Awesome

Welcome to Griffon

</div>

This is the official repository for the Griffon series (v1, v2, and G). Griffon is the first high-resolution (over 1K) LVLM capable of performing fine-grained visual perception tasks, such as object detection and counting. In its latest version, Griffon integrates vision-language and vision-centric tasks within a unified end-to-end framework. You can interact with Griffon and request it to complete various tasks. The model is continuously evolving towards greater intelligence to handle more complex scenarios. Feel free to follow Griffon and reach out to us by raising an issue.

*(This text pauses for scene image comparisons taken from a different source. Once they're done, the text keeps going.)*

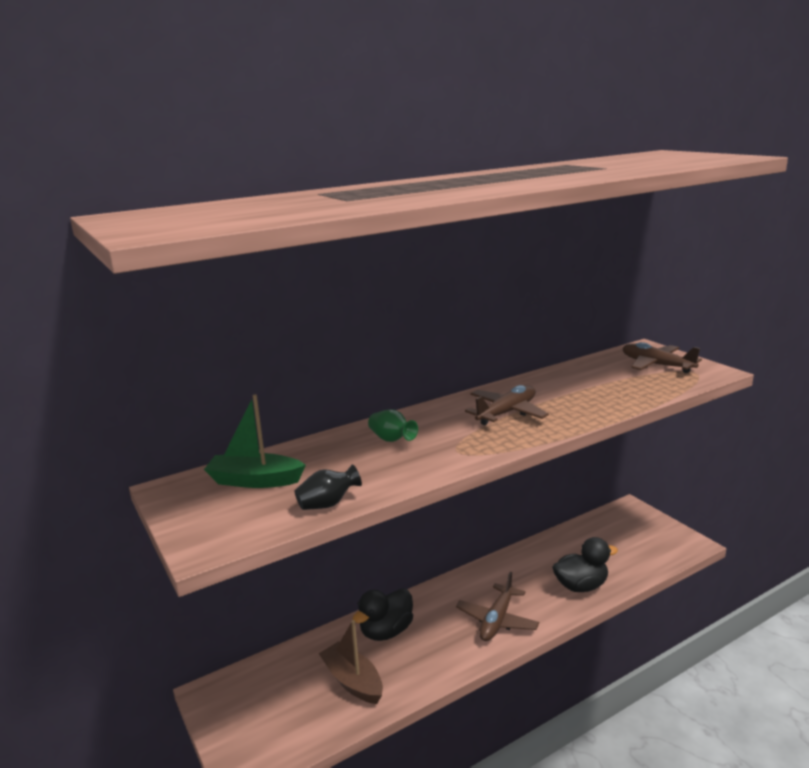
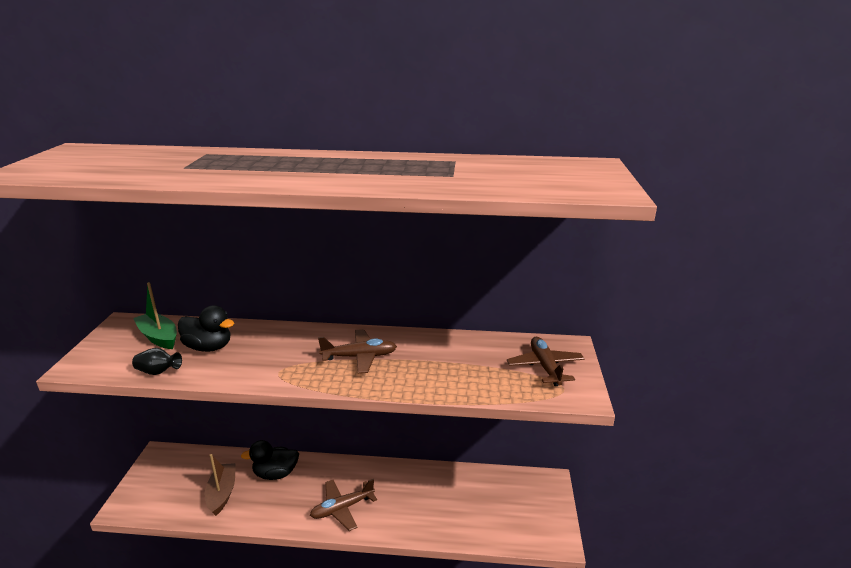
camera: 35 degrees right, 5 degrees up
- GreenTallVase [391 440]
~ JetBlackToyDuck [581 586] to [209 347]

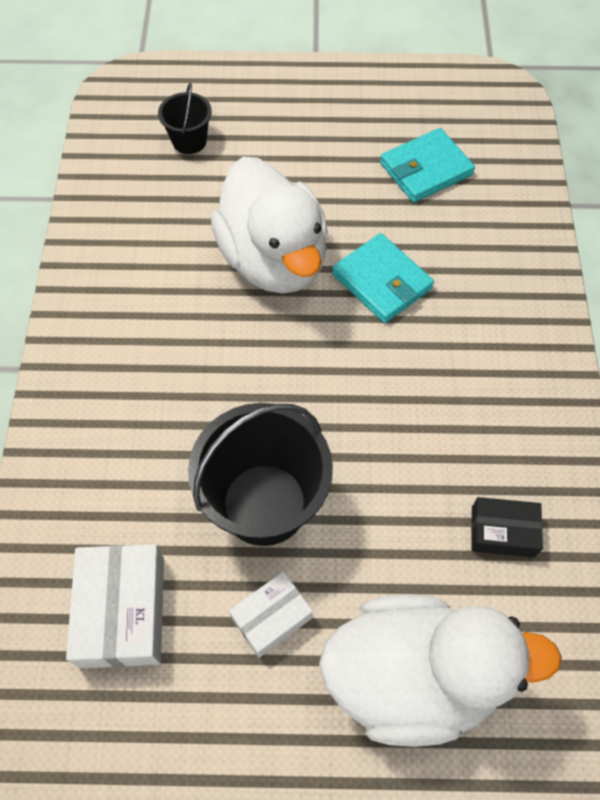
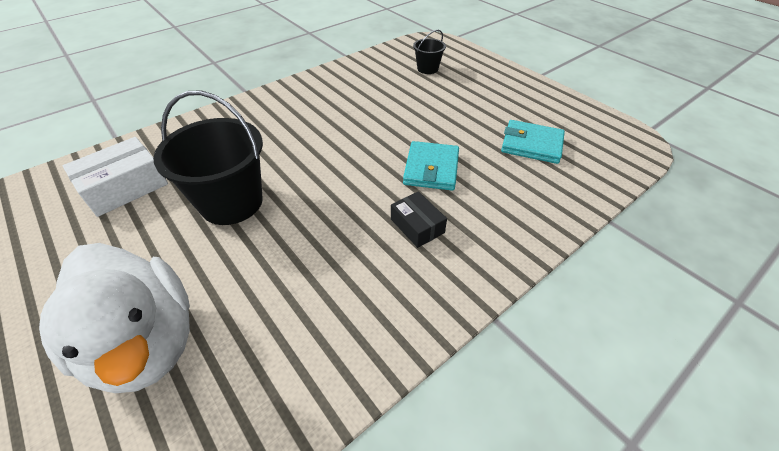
camera: 50 degrees right, 15 degrees down
- WhiteToyDuck [274 259]
- WhiteBox [271 617]
~ JetBlackBox [502 531] to [417 226]

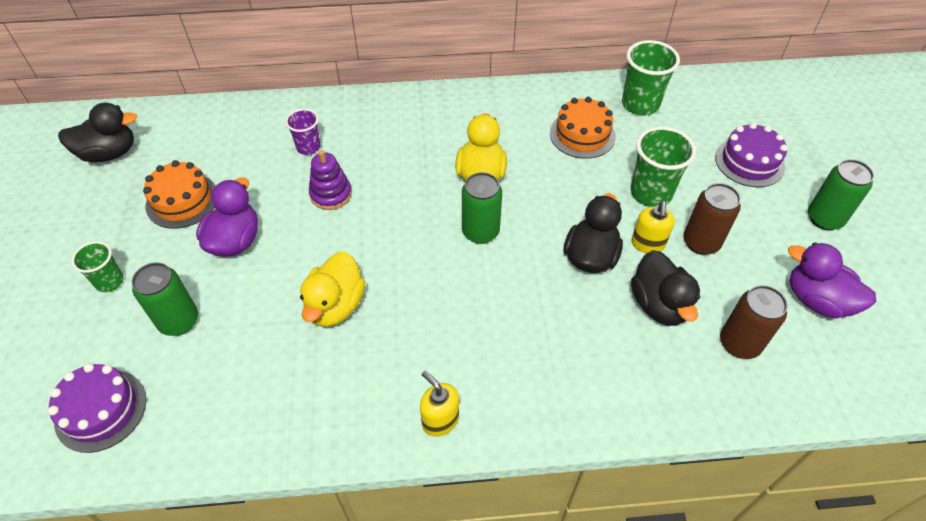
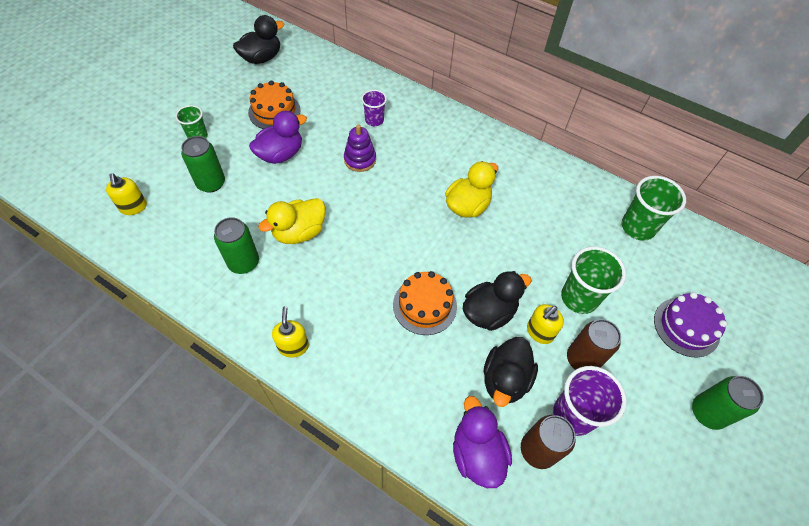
camera: 35 degrees right, 5 degrees up
~ VioletGateau [101 410] to YellowSoapPump [133 207]
~ JetBlackToyDuck [109 153] = [261 58] 60 degrees counterclockwise
~ GreenTin [480 232] to [243 262]
~ OrangeGateau [582 134] to [424 305]
~ VioletToyDuck [817 300] to [477 453]
+ VioletBeaker [573 415]

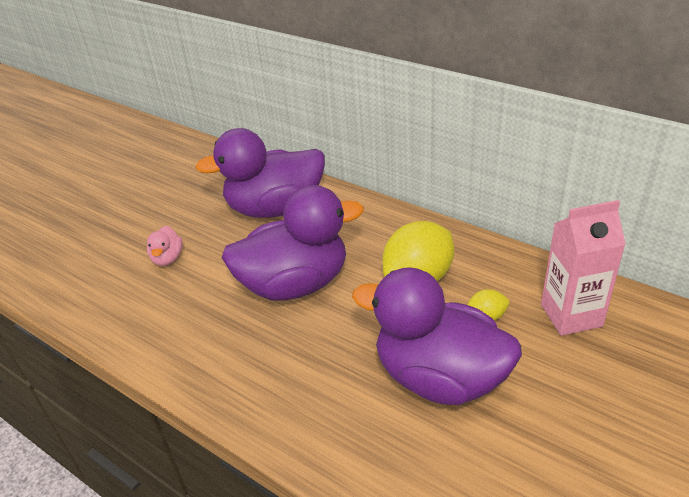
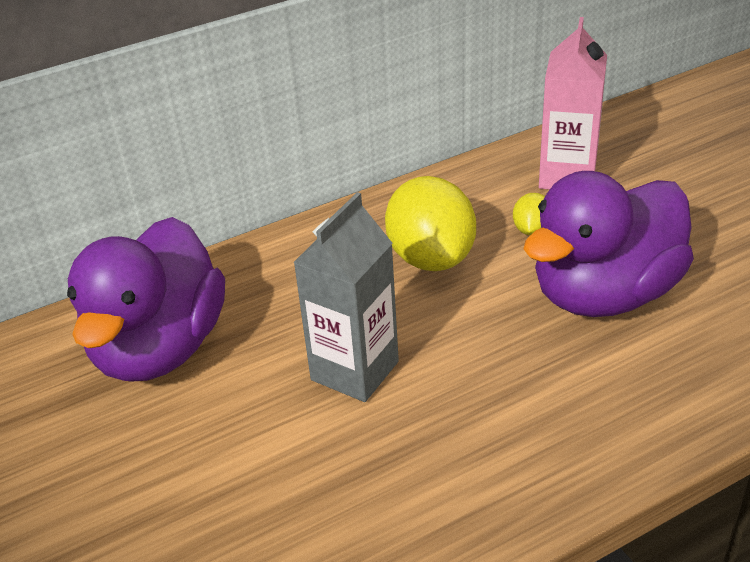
camera: 65 degrees left, 0 degrees up
- RosyToyDuck [167 258]
~ VioletToyDuck [295 284] to AshGreyJuiceCarton [355 371]

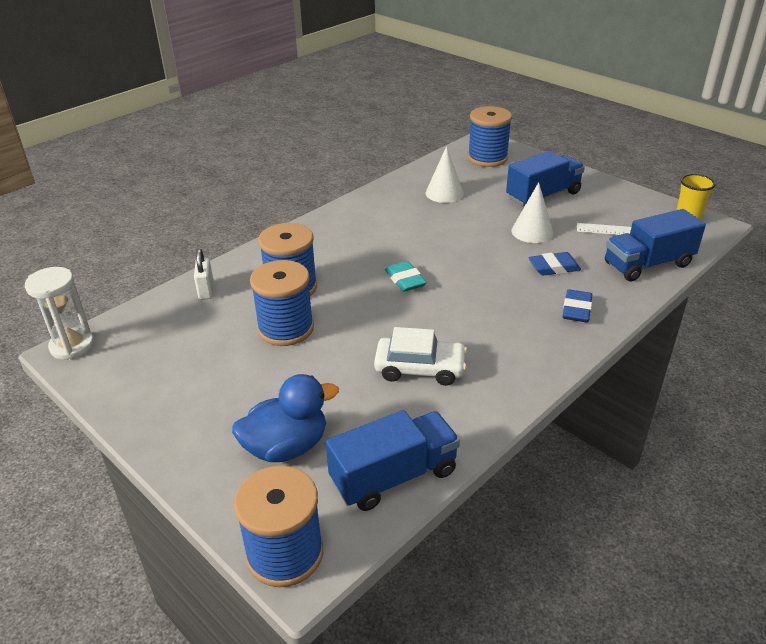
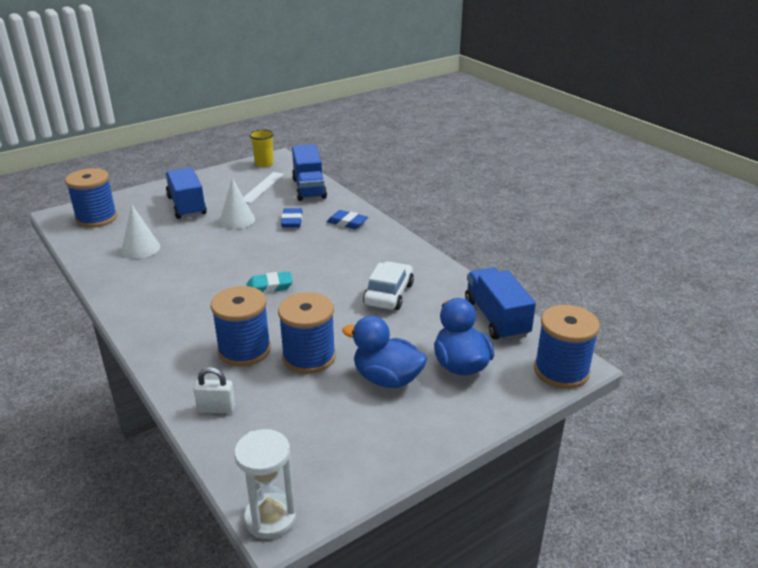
camera: 80 degrees left, 5 degrees down
+ BlueToyDuck [387 379]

Griffon-G: Bridging Vision-Language and Vision-Centric Tasks via Large Multimodal Models（Latest）

📕Paper 🌀Usage 🤗Model(NEW)

Griffon v2: Advancing Multimodal Perception with High-Resolution Scaling and Visual-Language Co-Referring

📕Paper 🌀Intro

Griffon: Spelling out All Object Locations at Any Granuality with Large Language Model

📕Paper 🌀Usage 🤗Model

Release

2024.11.26 🔥We are glad to release inference code and the model of Griffon-G in 🤗Griffon-G. Training codes will be released later.
2024.07.01 🔥Griffon has been accepted to ECCV 2024. Data is released in 🤗HuggingFace
2024.03.11 🔥We are excited to announce the arrival of Griffon v2. Griffion v2 brings fine-grained perception performance to new heights with high-resolution expert-level detection and counting and supports visual-language co-referring. Take a look at our demo first. Paper is preprinted in 📕Arxiv.
2023.12.06 🔥Release the Griffon v1 inference code and model in 🤗HuggingFace.
2023.11.29 🔥Griffon v1 Paper has been released in 📕Arxiv.

What can Griffon do now?

Griffon-G demonstrates advanced performance across multimodal benchmarks, general VQAs, and text-rich VQAs, achieving new state-of-the-art results in REC and object detection. More quantitative evaluation results can be found in our paper.

Get Started

1.Clone & Install

git clone git@github.com:jefferyZhan/Griffon.git
cd Griffon
pip install -e .

Tips: If you encounter any errors while installing the packages, you can always download the corresponding source files (*.whl), which have been verified by us.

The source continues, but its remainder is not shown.